The AG said that his investigation was hobbled by the lack of cooperation by key agencies, including the Department of Transportation and Police Department, as well as from Brekford and Xerox.

“The difficulty the OIG [Office of Inspector General] experienced in obtaining required documentation, reliable data and access to key personnel for interviews from vendors and city agencies unfortunately resulted in important questions about the ATVES program that remain unanswered.”

The report does not disclose whether he interviewed Sanchez or Malone.

Regarding what Pearre called Sanchez’s “inappropriate involvement and efforts to intervene” on behalf of Xerox, the former city official “issued directives in direct contrast to the procurement team’s decisions in an apparent effort to steer the contract award to Xerox.”

Cell Phone Calls

The report describes numerous cell phone calls between Malone and Sanchez when it became known by Sanchez, in his position as COS, that Brekford was given higher scores by the procurement team and was in line to win the speed camera contract.

“How did they [Xerox] know?” former DOT director Khalil Zaied asked a city engineer about what was supposed to be a confidential process.

“I have no clue,” the engineer replied.

The IG says that the evidence points to the information coming from Sanchez speaking to Malone.

“Given the chief of staff’s privileged insight into the confidential bidding process, and his coinciding email and phone correspondence with city officials involved in the ATVES contract award and known Xerox representatives, the OIG believes the chief of staff used the influence of his office in an attempt to benefit the best interests of Xerox over those of the city and taxpayers,” the report states.

Sanchez Predicts Program’s Problems

In the course of describing Sanchez’s efforts allegedly on behalf of Xerox, the report reveals that the chief of staff had a key insight – that the city was not ready to turn over the speed camera program to Brekford.

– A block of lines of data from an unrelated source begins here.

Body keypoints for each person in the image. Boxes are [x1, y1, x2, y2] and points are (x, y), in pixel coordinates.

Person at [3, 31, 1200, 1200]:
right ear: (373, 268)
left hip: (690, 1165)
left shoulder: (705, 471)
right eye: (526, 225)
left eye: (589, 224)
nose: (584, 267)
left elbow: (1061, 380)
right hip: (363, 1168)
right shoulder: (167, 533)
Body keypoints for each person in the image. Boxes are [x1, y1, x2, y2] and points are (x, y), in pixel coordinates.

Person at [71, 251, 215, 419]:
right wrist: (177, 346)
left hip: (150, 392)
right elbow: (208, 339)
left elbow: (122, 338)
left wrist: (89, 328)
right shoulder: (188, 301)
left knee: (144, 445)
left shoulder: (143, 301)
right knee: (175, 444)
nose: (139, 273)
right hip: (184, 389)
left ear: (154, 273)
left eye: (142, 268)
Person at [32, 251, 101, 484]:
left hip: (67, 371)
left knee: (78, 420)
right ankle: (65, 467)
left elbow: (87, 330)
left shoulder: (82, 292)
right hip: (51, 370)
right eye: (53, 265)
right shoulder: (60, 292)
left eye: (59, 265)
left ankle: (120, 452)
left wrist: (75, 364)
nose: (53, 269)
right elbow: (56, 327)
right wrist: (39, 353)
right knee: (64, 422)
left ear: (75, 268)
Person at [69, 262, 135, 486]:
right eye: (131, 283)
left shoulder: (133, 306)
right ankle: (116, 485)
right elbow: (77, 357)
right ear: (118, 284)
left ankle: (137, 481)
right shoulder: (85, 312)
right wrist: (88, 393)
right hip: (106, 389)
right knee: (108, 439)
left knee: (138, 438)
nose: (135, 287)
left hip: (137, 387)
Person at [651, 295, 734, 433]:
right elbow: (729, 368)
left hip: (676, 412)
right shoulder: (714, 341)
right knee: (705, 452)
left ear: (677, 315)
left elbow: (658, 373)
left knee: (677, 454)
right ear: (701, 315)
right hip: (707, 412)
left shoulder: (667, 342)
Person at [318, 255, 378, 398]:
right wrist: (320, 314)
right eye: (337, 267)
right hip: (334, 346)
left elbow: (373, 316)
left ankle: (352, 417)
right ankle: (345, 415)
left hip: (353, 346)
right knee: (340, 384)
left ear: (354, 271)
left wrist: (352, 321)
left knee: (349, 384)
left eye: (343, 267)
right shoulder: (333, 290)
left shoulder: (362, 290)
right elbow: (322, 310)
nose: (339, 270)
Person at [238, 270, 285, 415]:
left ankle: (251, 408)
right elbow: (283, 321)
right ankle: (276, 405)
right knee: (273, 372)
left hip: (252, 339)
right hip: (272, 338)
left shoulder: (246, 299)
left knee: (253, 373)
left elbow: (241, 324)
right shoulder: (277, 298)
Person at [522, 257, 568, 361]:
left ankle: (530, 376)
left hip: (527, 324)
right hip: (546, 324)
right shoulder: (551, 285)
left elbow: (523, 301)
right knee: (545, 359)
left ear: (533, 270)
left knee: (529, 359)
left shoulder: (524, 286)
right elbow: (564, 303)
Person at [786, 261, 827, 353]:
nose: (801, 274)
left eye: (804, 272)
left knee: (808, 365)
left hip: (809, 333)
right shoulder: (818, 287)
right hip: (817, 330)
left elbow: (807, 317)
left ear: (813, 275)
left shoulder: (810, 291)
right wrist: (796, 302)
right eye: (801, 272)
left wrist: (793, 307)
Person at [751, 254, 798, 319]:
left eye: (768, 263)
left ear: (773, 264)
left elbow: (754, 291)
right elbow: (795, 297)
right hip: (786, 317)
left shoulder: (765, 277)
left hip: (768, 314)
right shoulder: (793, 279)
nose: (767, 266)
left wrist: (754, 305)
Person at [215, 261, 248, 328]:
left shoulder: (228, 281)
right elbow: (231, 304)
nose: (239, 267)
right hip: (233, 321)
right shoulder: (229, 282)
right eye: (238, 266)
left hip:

In a December 22, 2012 email to DOT director Zaied, Sanchez pointed out correctly that forcing Xerox to stop the program on January 1, 2013 could result in chaos.

Should the city “keep the lines of communication open with Xerox for another month,” Sanchez asked. “Seems better than an abrupt end on Jan 1, holding back payments, ensuing lawsuits and the program going dark because Brekford isn’t ready.”

His concerns were dismissed by a former DOT traffic supervisor, who instead advised, “Why don’t we just cut our loses with Xerox on 1/1?. . . The problems that Brekford will face when they take over will only be delayed.”

The speed camera program was formally suspended by Mayor Rawlings-Blake four months later.
UPDATE: This statement  from the mayor was released this evening via her Twitter account:

BALTIMORE, Md. (December 4, 2014) – Mayor Stephanie Rawlings-Blake issued the following statement regarding Baltimore City Inspector General’s evaluation of the Automated Traffic Violation Enforcement System:

“I want to thank the Inspector General for his thorough investigation into the Baltimore City speed camera program. We will build on these recommendations to ensure Baltimore City gets it right. The recommendations from this report will be adopted to ensure our future program is transparent, reliable and accurate for the citizens of Baltimore City. The actions of my former Chief of Staff Alex Sanchez had no influence over my participation in the contract bid between Xerox and Brekford. This is evidenced by my vote at the Board of Estimates to award the contract to Brekford despite protests from Xerox. The Inspector General confirms this contention in his report, and my hope is that Mr. Sanchez will respond to the Inspector General’s request to talk through the issues raised.”